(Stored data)
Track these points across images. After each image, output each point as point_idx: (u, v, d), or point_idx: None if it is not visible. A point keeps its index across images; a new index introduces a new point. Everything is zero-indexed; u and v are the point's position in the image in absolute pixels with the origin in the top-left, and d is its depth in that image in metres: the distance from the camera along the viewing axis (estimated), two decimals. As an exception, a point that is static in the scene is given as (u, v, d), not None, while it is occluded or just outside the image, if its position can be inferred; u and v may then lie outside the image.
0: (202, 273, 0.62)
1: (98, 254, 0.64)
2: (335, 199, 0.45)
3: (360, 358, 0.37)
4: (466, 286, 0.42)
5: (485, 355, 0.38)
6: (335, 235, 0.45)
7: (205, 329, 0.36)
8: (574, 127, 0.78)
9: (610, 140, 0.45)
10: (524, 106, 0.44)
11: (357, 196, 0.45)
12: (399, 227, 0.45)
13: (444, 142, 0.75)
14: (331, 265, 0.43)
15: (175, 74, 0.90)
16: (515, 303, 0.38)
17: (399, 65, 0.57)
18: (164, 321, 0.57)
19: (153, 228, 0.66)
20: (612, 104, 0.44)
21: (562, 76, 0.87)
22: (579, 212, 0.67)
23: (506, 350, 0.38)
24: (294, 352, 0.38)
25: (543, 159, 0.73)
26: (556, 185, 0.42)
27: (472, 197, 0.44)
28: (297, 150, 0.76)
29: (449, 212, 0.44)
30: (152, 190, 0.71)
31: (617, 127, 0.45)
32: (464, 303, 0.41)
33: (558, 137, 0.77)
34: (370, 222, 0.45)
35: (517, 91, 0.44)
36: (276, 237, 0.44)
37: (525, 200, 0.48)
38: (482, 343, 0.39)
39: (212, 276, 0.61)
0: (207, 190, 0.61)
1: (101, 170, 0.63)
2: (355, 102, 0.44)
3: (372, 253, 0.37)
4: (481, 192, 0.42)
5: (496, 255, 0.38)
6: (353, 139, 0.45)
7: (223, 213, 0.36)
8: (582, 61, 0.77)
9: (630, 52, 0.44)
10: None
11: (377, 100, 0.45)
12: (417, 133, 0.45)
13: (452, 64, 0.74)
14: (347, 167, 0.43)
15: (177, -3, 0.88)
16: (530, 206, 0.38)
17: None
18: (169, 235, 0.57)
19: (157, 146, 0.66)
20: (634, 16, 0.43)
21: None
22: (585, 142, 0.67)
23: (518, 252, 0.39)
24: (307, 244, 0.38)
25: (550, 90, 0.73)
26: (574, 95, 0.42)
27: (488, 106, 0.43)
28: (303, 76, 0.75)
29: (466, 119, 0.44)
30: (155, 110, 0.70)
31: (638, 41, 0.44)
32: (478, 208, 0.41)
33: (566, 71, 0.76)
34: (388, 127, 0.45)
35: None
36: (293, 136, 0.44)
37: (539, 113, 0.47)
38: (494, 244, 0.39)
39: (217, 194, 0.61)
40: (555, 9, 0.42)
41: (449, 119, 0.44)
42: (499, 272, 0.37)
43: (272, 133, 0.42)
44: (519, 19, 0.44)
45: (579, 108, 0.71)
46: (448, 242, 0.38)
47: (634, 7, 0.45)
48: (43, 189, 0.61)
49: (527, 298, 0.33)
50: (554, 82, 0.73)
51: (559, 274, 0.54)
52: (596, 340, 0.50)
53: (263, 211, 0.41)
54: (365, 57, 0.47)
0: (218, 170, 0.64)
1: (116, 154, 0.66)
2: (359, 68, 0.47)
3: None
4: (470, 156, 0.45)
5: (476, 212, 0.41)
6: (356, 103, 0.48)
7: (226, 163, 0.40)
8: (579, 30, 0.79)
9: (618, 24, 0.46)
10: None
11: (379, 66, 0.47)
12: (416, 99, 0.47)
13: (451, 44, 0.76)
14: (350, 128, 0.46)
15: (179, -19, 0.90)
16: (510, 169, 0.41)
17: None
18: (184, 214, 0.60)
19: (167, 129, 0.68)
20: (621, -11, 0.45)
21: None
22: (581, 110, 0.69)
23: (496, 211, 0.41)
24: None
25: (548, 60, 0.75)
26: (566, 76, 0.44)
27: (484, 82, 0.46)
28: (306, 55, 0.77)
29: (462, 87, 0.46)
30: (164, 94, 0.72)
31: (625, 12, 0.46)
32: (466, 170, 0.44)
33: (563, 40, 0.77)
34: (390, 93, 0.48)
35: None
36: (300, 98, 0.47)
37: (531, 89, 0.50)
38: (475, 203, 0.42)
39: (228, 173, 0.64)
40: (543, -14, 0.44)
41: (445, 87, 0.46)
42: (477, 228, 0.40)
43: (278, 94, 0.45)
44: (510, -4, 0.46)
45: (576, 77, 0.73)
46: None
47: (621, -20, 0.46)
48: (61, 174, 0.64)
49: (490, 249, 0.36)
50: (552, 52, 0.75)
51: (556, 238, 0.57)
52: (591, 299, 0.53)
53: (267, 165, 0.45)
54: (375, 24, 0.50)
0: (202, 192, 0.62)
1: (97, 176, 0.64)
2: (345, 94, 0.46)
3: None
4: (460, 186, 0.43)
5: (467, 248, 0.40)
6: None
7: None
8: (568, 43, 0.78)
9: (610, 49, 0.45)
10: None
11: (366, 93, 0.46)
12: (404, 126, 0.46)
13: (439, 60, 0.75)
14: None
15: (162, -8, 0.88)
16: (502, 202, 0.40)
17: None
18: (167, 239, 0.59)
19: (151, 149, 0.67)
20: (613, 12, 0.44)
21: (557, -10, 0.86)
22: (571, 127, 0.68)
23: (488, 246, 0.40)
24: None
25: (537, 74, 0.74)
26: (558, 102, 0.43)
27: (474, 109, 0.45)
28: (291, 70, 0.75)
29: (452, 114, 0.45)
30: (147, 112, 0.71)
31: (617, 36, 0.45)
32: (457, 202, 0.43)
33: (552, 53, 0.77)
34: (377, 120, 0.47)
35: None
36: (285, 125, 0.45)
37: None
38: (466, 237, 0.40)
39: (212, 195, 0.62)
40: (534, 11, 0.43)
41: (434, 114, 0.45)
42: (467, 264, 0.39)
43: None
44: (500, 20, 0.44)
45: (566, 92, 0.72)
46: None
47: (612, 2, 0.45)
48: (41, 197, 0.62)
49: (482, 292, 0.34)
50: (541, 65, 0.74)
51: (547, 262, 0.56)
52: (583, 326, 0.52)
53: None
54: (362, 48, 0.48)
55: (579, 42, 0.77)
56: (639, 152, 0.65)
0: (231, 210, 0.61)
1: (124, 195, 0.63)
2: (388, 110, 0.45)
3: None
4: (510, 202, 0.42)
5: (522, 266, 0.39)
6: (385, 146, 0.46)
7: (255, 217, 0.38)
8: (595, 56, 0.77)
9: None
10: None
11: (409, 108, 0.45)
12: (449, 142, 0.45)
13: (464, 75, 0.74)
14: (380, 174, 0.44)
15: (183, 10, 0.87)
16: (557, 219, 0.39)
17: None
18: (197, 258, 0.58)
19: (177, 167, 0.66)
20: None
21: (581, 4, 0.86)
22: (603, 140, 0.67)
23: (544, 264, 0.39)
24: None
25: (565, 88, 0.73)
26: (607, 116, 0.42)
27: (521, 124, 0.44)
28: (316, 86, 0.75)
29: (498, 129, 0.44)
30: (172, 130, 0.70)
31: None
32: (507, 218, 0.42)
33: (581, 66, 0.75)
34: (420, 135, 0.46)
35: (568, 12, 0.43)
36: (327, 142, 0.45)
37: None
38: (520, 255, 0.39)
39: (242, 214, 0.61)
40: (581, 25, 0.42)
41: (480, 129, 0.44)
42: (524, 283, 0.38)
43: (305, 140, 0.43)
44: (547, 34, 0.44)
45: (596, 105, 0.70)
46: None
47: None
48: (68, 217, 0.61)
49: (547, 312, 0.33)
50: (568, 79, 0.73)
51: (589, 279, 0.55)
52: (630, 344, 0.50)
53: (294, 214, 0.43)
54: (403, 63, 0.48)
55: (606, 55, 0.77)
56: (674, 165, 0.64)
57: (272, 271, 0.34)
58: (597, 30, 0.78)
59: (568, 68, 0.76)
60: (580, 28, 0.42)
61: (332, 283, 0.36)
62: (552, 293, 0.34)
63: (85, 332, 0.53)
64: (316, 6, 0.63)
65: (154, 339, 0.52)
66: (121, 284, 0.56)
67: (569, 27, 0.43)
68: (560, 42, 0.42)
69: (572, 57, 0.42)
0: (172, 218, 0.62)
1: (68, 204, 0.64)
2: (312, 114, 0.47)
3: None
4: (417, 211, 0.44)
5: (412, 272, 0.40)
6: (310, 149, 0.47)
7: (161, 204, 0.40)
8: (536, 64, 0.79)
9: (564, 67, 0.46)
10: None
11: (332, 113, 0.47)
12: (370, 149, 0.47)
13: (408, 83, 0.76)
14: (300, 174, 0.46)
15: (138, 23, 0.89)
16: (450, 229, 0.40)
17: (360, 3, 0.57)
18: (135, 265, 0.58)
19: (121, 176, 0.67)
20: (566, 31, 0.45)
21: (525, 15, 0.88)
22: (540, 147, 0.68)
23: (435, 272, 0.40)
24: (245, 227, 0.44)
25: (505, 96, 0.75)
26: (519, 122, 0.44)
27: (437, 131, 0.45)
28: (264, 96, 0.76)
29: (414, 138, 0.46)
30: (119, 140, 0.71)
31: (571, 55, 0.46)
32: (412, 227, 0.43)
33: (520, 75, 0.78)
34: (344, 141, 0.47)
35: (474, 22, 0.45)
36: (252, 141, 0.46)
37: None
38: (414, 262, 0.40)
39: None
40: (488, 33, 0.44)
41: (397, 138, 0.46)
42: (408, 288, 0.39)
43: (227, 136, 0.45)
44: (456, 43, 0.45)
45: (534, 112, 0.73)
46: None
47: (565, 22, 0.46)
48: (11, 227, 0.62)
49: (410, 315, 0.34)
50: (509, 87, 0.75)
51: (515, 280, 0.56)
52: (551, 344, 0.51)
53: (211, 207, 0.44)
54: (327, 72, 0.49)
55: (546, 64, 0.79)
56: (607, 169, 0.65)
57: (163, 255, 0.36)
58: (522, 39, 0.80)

**Brief**
Retype exactly the lines from the first line of the records above through the line containing "8: (574, 127, 0.78)", both included, and nothing else.

**Completed exercise**
Track these points across images. After each image, output each point as point_idx: (u, v, d), or point_idx: None if it is not visible. A point keeps its index across images; a new index introduces a new point. Everything is zero-indexed; u and v are the point's position in the image in absolute pixels with the origin in the top-left, and d is its depth in that image in metres: the distance from the camera along the viewing axis (estimated), two decimals. As an exception, a point that is static in the scene is given as (u, v, d), not None, while it is occluded or just outside the image, if its position can be inferred; u and v may then lie outside the image.
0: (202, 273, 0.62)
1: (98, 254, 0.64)
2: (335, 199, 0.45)
3: (360, 358, 0.37)
4: (466, 286, 0.42)
5: (485, 355, 0.38)
6: (335, 235, 0.45)
7: (205, 329, 0.36)
8: (574, 127, 0.78)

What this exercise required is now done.